> [Exercise 1] According to the EUROSTUDENT article, what share of Europeans should have attained higher education by 2020 under the European Union's Education and Training Strategy?
> [Exercise 2] Rewrite the EUROSTUDENT article from "Currently, three in" to "project’s fourth round.", putting "Strasbourg" wherever "Brussels" appears.
> [Exercise 3] Write the next part of the EUROSTUDENT article, starting after its last sentence.

> [Given text]
---------------
Currently, three in every ten Europeans have attained higher education.

According to the Education and Training Strategy of the European Union, it should be four in ten by 2020. Getting this additional person into and through higher education successfully requires more information on the students of Europe today, who they are and what challenges they face. This is how Richard Deiss of the European Commission explained his support for the EUROSTUDENT project at an event held at the Dutch permanent residency to the EU in Brussels on October 19th.

At the event, EUROSTUDENT released its data and comparative analyses of student life and study conditions in Europe. Around 70 members of the European Council’s Education Committee and representatives of various European-wide organisations attended this evening event showcasing some of the recent results of the project’s fourth round.
---------------
> [Records shown]
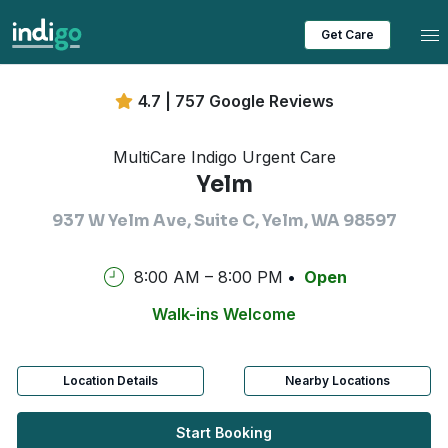
Tog
Get Care
4.7 | 757 Google Reviews
MultiCare Indigo Urgent Care
Yelm
937 W Yelm Ave, Suite C, Yelm, WA 98597
8:00 AM – 8:00 PM
Open
Walk-ins Welcome
Location Details
Nearby Locations
Start Booking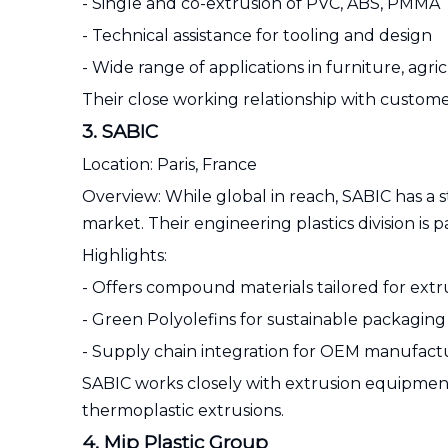
- Single and co-extrusion of PVC, ABS, PMMA
- Technical assistance for tooling and design
- Wide range of applications in furniture, agric
Their close working relationship with custome
3. SABIC
Location: Paris, France
Overview: While global in reach, SABIC has a 
market. Their engineering plastics division is p
Highlights:
- Offers compound materials tailored for extr
- Green Polyolefins for sustainable packaging
- Supply chain integration for OEM manufact
SABIC works closely with extrusion equipment
thermoplastic extrusions.
4. Mip Plastic Group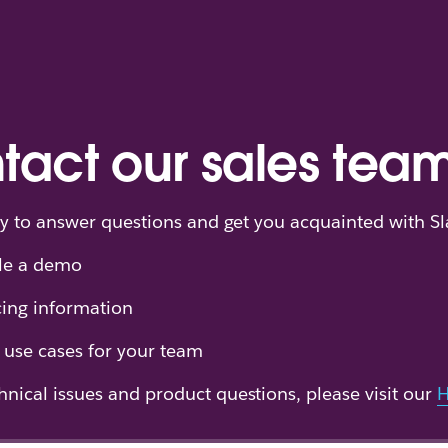
tact our sales tea
y to answer questions and get you acquainted with Sl
le a demo
cing information
 use cases for your team
hnical issues and product questions, please visit our
H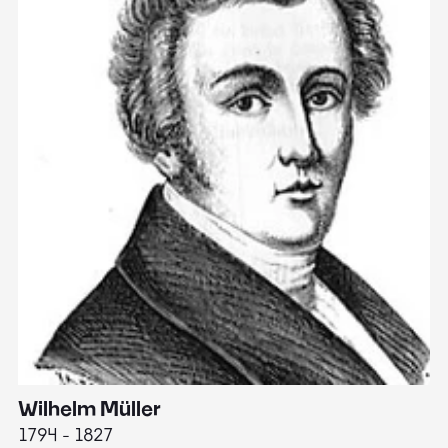
Wilhelm Müller
M
1794 - 1827
1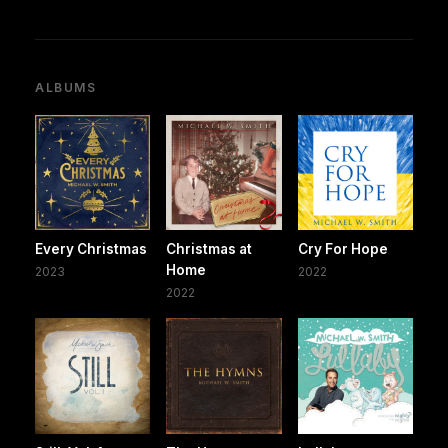
ALBUMS
Every Christmas
Christmas at
Cry For Hope
Home
2023
2022
2022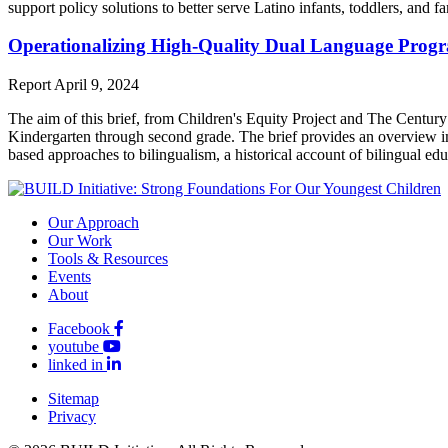
support policy solutions to better serve Latino infants, toddlers, and fa
Operationalizing High-Quality Dual Language Progr
Report
April 9, 2024
The aim of this brief, from Children's Equity Project and The Century 
Kindergarten through second grade. The brief provides an overview imp
based approaches to bilingualism, a historical account of bilingual ed
Our Approach
Our Work
Tools & Resources
Events
About
Facebook
youtube
linked in
Sitemap
Privacy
---------------
> [Exercise response 1] Four in ten.

> [Exercise response 2]
Currently, three in every ten Europeans have attained higher education.

According to the Education and Training Strategy of the European Union, it should be four in ten by 2020. Getting this additional person into and through higher education successfully requires more information on the students of Europe today, who they are and what challenges they face. This is how Richard Deiss of the European Commission explained his support for the EUROSTUDENT project at an event held at the Dutch permanent residency to the EU in Strasbourg on October 19th.

At the event, EUROSTUDENT released its data and comparative analyses of student life and study conditions in Europe. Around 70 members of the European Council’s Education Committee and representatives of various European-wide organisations attended this evening event showcasing some of the recent results of the project’s fourth round.

> [Exercise response 3]
Bartùomiej Banaszak, as representative of the Polish European Presidency, described his involvement with the project. Around four years ago he was a representative of the students in Poland and involved in working with the government to ensure Poland’s participation in this European-wide project. Now, as a member of the Polish Ministry of Science and Education, he sees the relevance of the rich data set and the analyses for the development of Polish higher education. Speaking for the Polish presidency, he expressed recognition of the importance of the data and comparative analyses of student life and study conditions for the further development of the EU’s strategy for modernisation of higher education. “This is the best source of comparative information on the European student today”, concurred Marlies Leegwater of the Dutch Ministry of Education and Culture.

Members of the EUROSTUDENT coordination team, Dominic Orr and Christoph Gwosã (HIS-HF, Germany), Brenda Little (Open University, UK) and Hanna-Stella Haaristo (EÜL, Estonia) used the event to discuss some of the key results of the study with these international experts on education. Three presentations were made on the topics of: access to higher education; resources and expenses of students; and short-term mobility abroad. Four specific issues were discussed:

- Is higher education in Europe socially inclusive?

- What is the impact of fees on students’ budgets?

- What are the similarities and differences between students' incomes?

- How extensive is short-term learning mobility and what are the obstacles to mobility?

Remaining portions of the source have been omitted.